The puzzle proved popular, and Sulzberger himself would author a Times puzzle before the year was out. In 1950, the crossword became a daily feature. That first daily puzzle was published without an author line, and to this day the identity of the author of the first weekday Times crossword remains unknown.

There have been four editors of the puzzle: Margaret Farrar, who edited the puzzle from its inception until 1969, Will Weng, former head of the Times’s metropolitan copy desk, who edited the puzzle from 1969 to 1977, Eugene T. Maleska, who edited the puzzle until 1993, and the current editor, Will Shortz. Of the three former editors, Maleska alone held the position until his death.

In addition to editing the Times crosswords, Shortz founded and runs the annual American Crossword Puzzle Tournament as well as the World Puzzle Championship (where he remains captain of the US team), has published numerous books of crosswords, sudoku, and other puzzles, and serves as “Puzzlemaster” on the NPR show “Weekend Edition Sunday”.

The popularity of the puzzle has grown over the years, until it came to be considered the most prestigious of the widely circulated crosswords in America; its popularity is attested to by the numerous celebrities and public figures who’ve publicly proclaimed their liking for the puzzle, including opera singer Beverly Sills, author Norman Mailer, baseball pitcher Mike Mussina, former President Bill Clinton, conductor Leonard Bernstein, TV host Jon Stewart and music duo the Indigo Girls.

In addition to their appearance in the printed newspaper, the Times puzzles also appear online at the paper’s website, where they remain the only part of the paper’s content for which users need to pay for online access (unless they already subscribe to the printed version of the paper for home delivery). In 2007, Majesco released The New York Times Crosswords game, a video game adaptation for the Nintendo DS handheld. The game includes over 1,000 Times crosswords from all days of the week. Various other forms of merchandise featuring the puzzle have been created over the years, including dedicated electronic crossword handhelds that just contain Times crosswords, as well as cookie jars, baseballs, coasters, mousepads, and other items.
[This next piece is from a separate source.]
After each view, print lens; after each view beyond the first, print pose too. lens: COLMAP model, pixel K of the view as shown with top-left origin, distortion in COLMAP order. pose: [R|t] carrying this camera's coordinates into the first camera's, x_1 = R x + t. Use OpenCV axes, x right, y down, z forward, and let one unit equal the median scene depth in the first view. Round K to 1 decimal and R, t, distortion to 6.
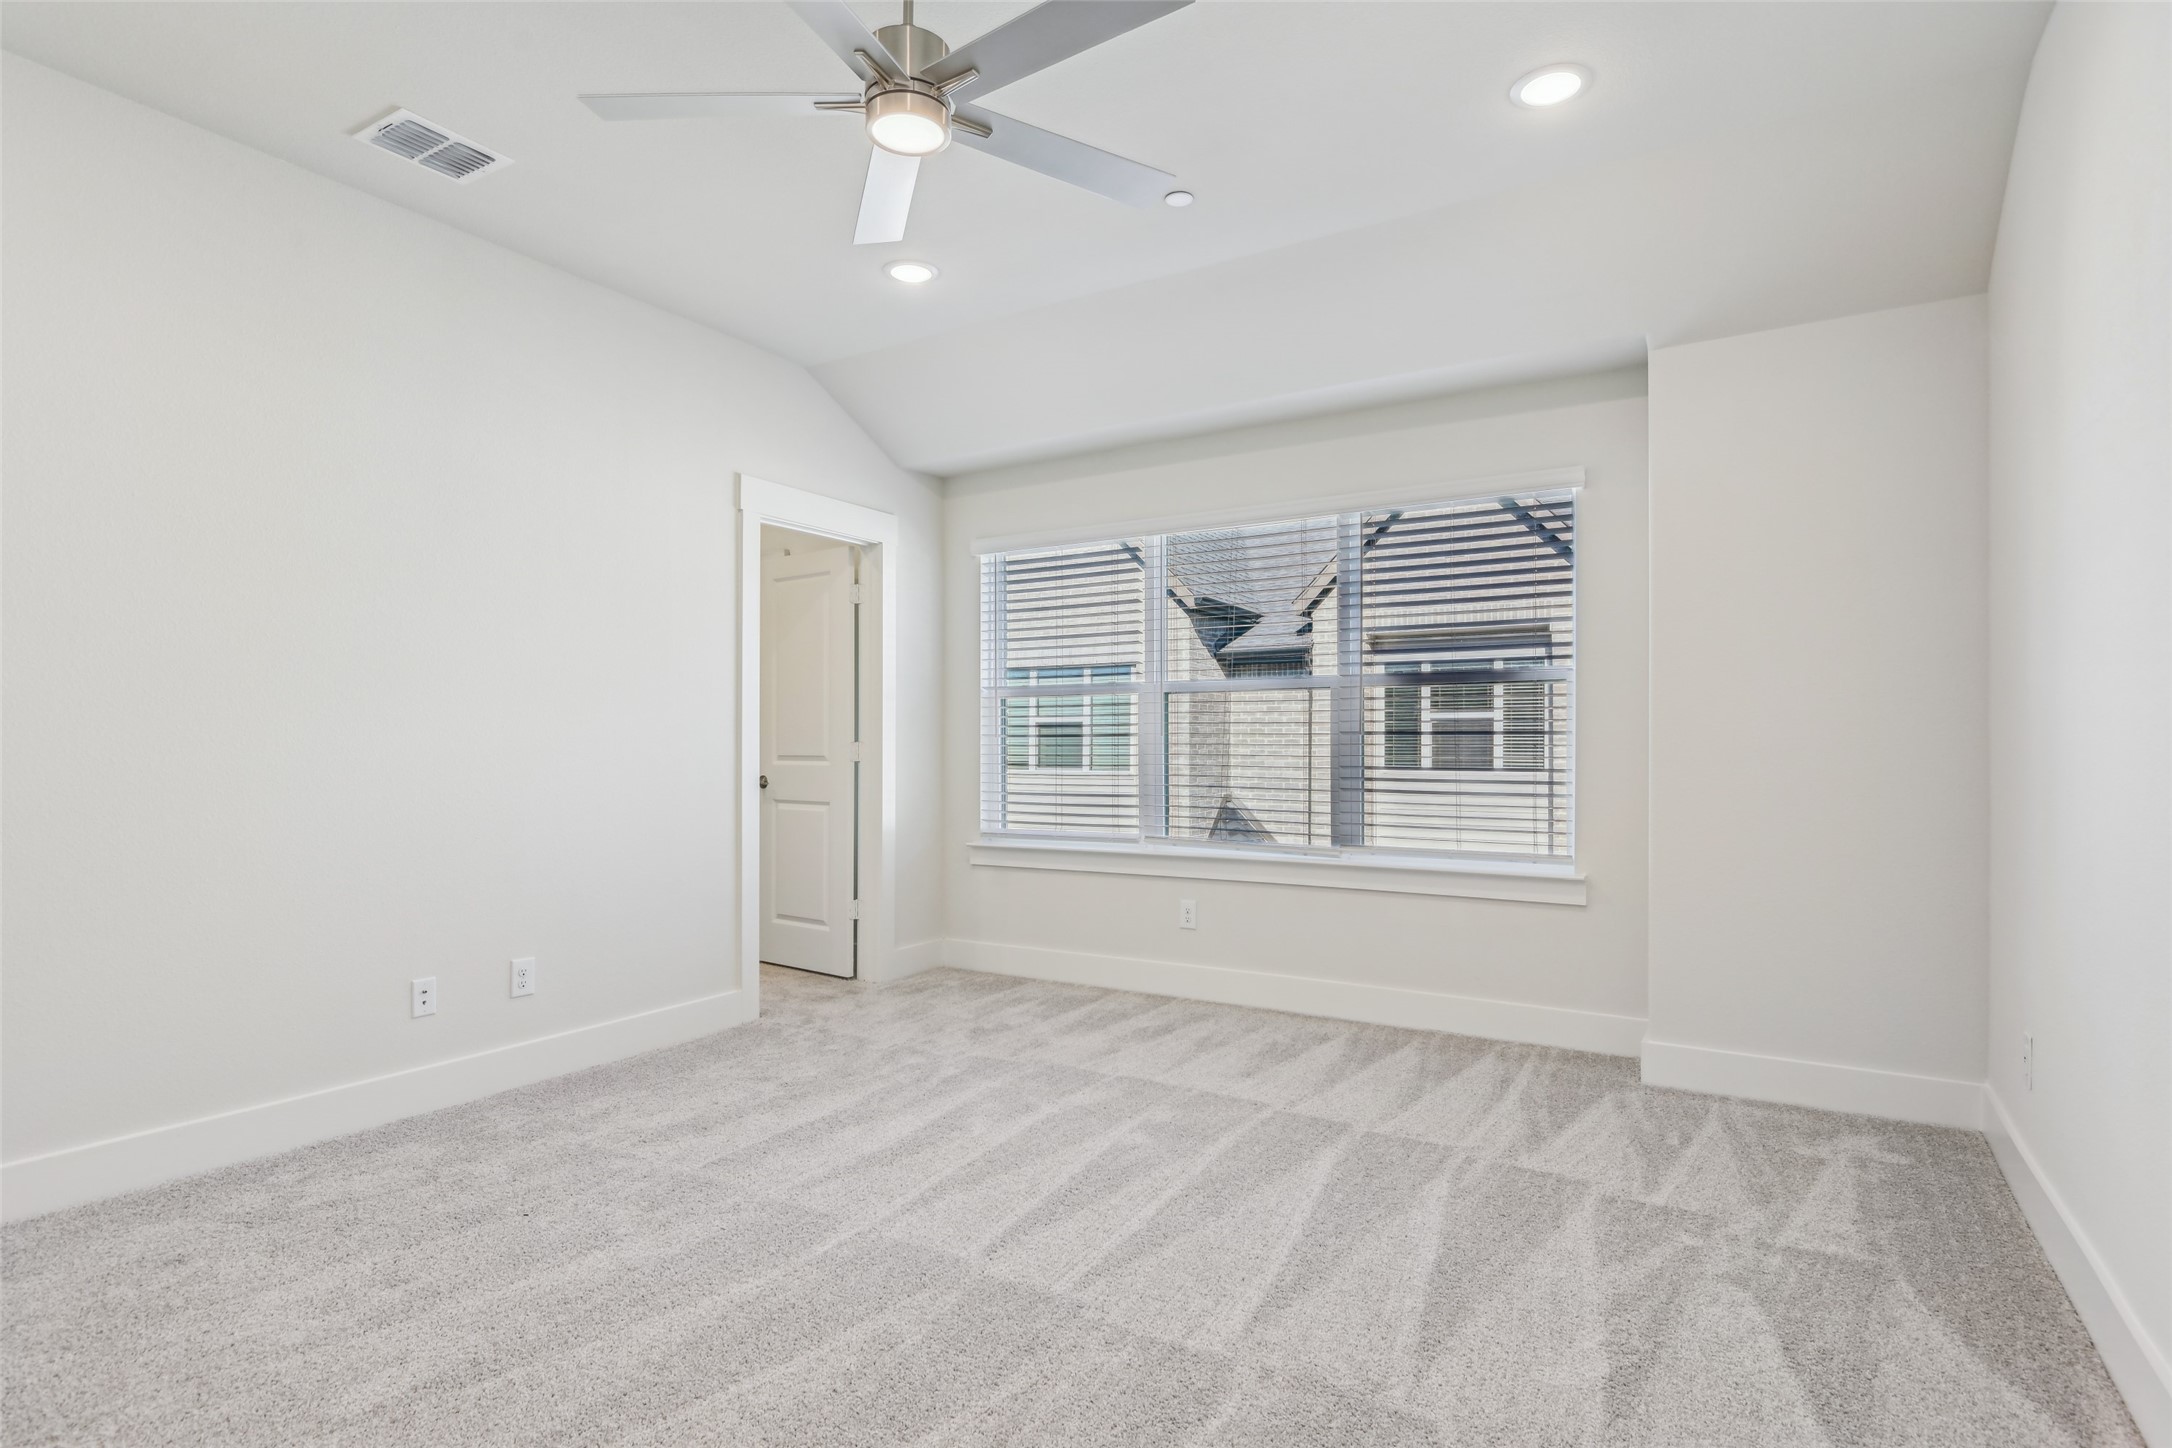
lens RADIAL K [[1135.9, 0, 1086.0], [0, 1135.9, 724.0], [0, 0, 1]] dist [-0.003934, -0.000620]
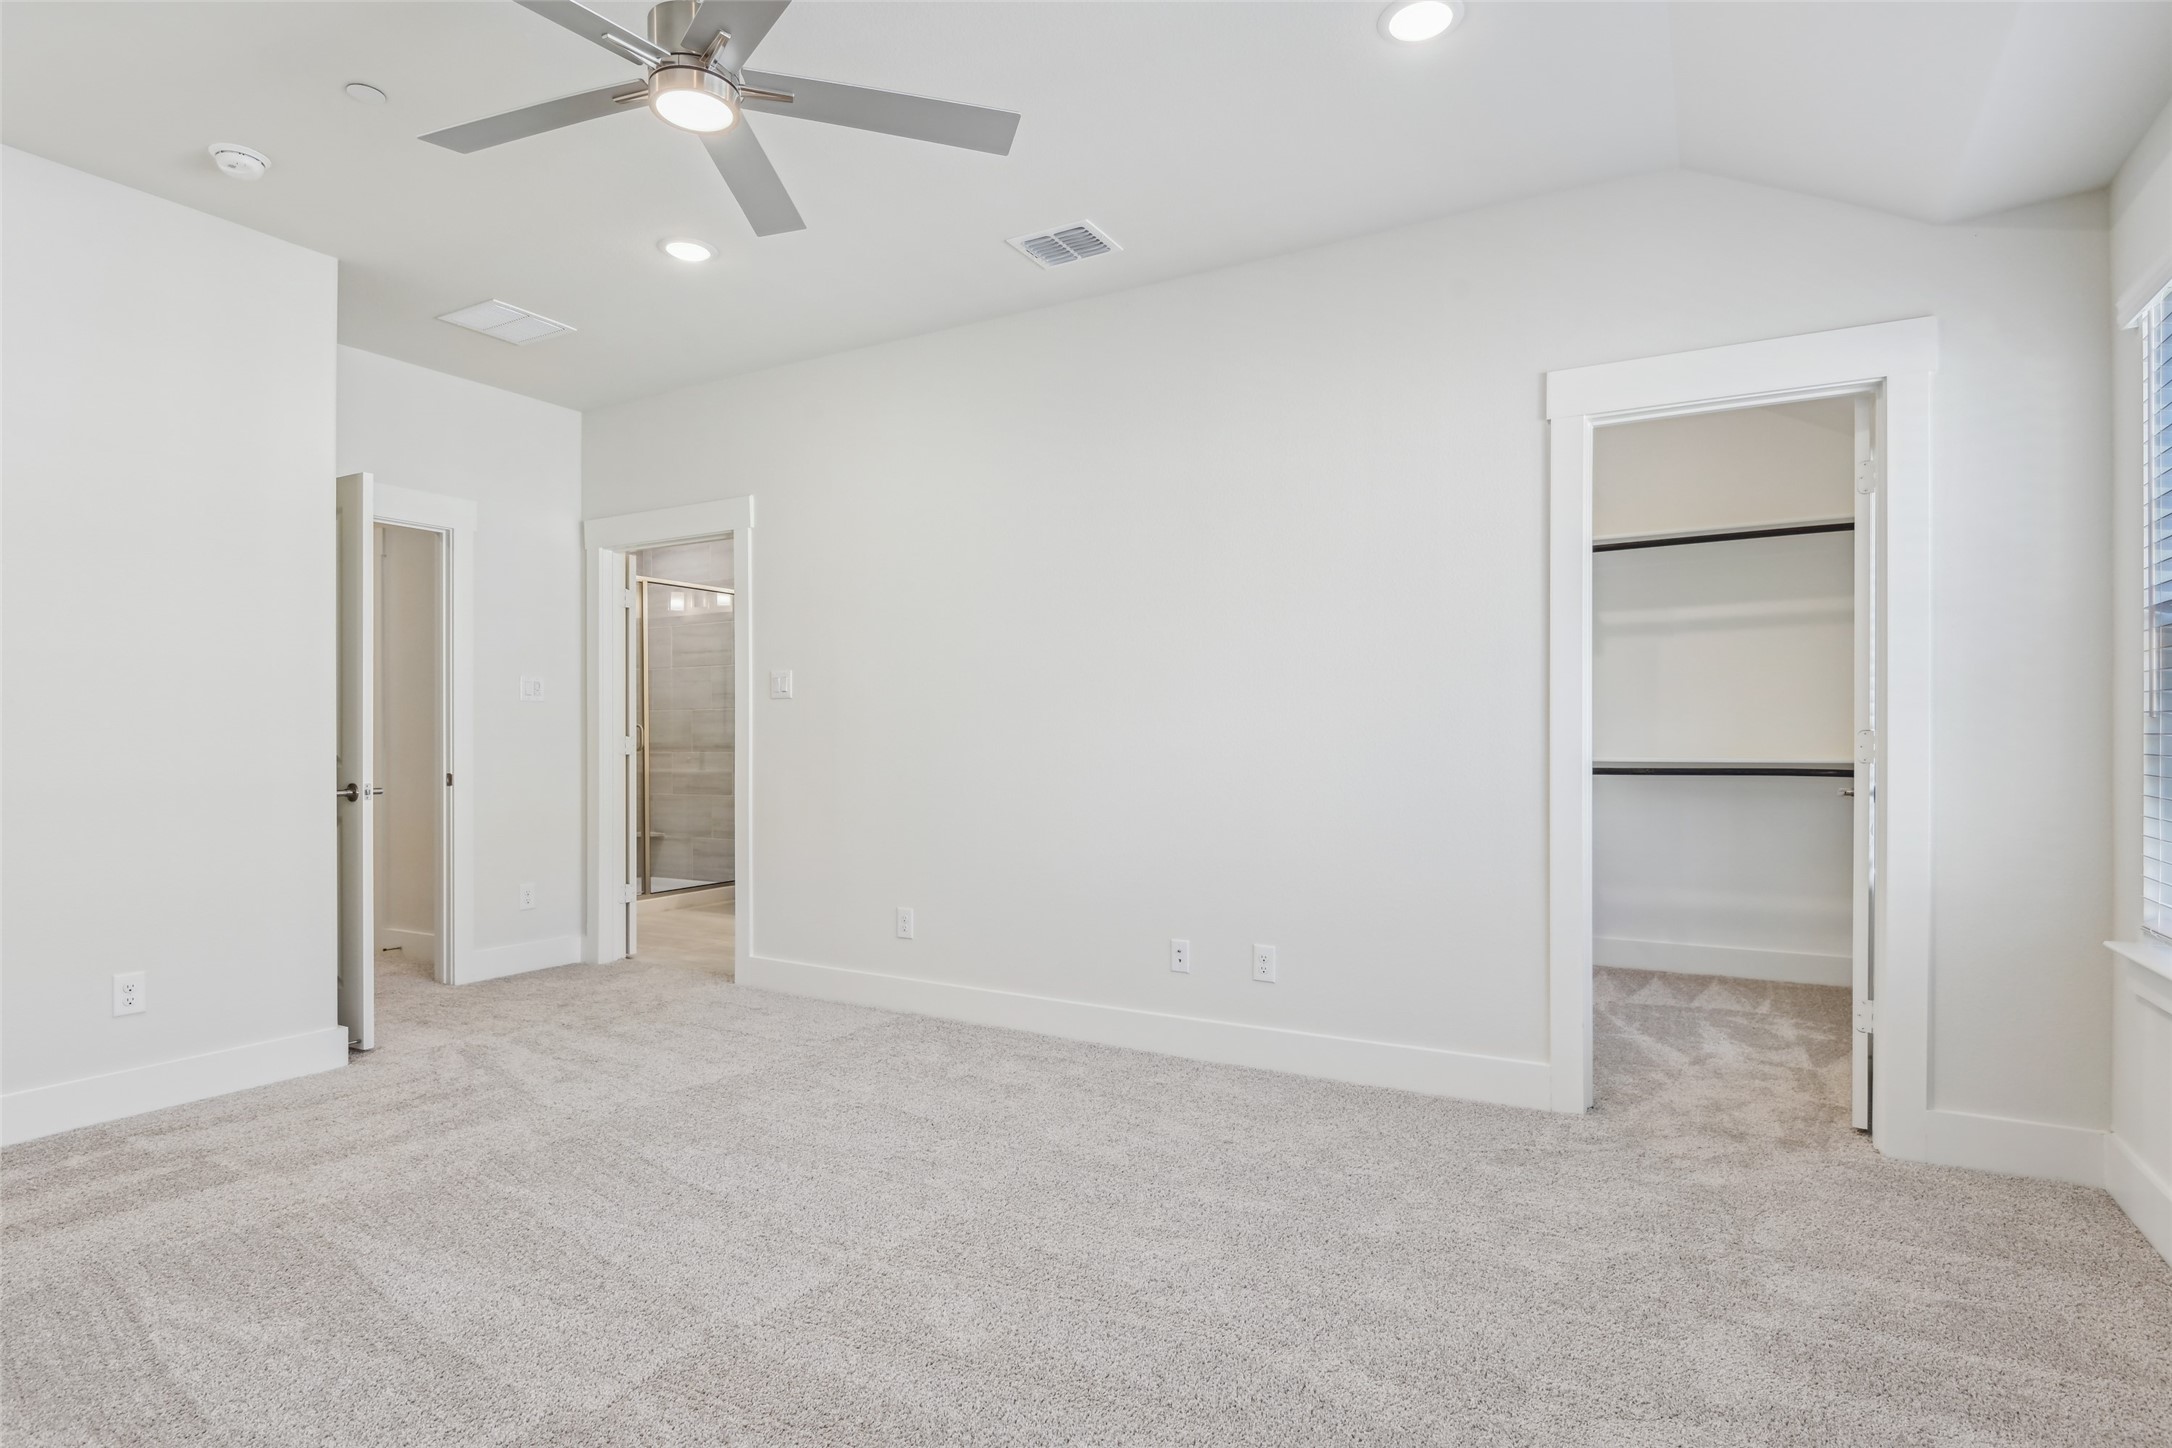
lens RADIAL K [[1135.9, 0, 1086.0], [0, 1135.9, 724.0], [0, 0, 1]] dist [-0.003934, -0.000620]
pose [[0.005523, -0.009941, -0.999935, 0.477433], [0.021681, 0.999717, -0.009819, 0.012562], [0.999750, -0.021626, 0.005737, 0.755501]]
Will Shortz does not write the Times crossword himself. Instead the puzzles are submitted to him as the editor by a wide variety of contributors. Aside from the increasing difficulty throughout the week, the Monday-Thursday puzzles and the Sunday puzzle always contain a theme, some sort of connection between 3-5 long (usually Across) answers. The theme could consist of a similar type of pun in each theme entry, a similar type of letter substitution or alteration in each entry, or any of numerous other types.

Notable dates, e.g., holidays or anniversaries of famous events, are often celebrated with an appropriately themed puzzle, although only two holidays are currently commemorated on a routine annual basis: Christmas and April Fool’s Day. The Friday and Saturday puzzles, the most difficult in the paper, are routinely unthemed and are usually “wide-open”, with fewer black squares, and more long words.

Given the Times’s perception as a paper for a generally literate, well-read, and somewhat arty audience, puzzles frequently reference works of literature, art, or classical music, as well as modern TV, movies, or other touchstones of popular culture.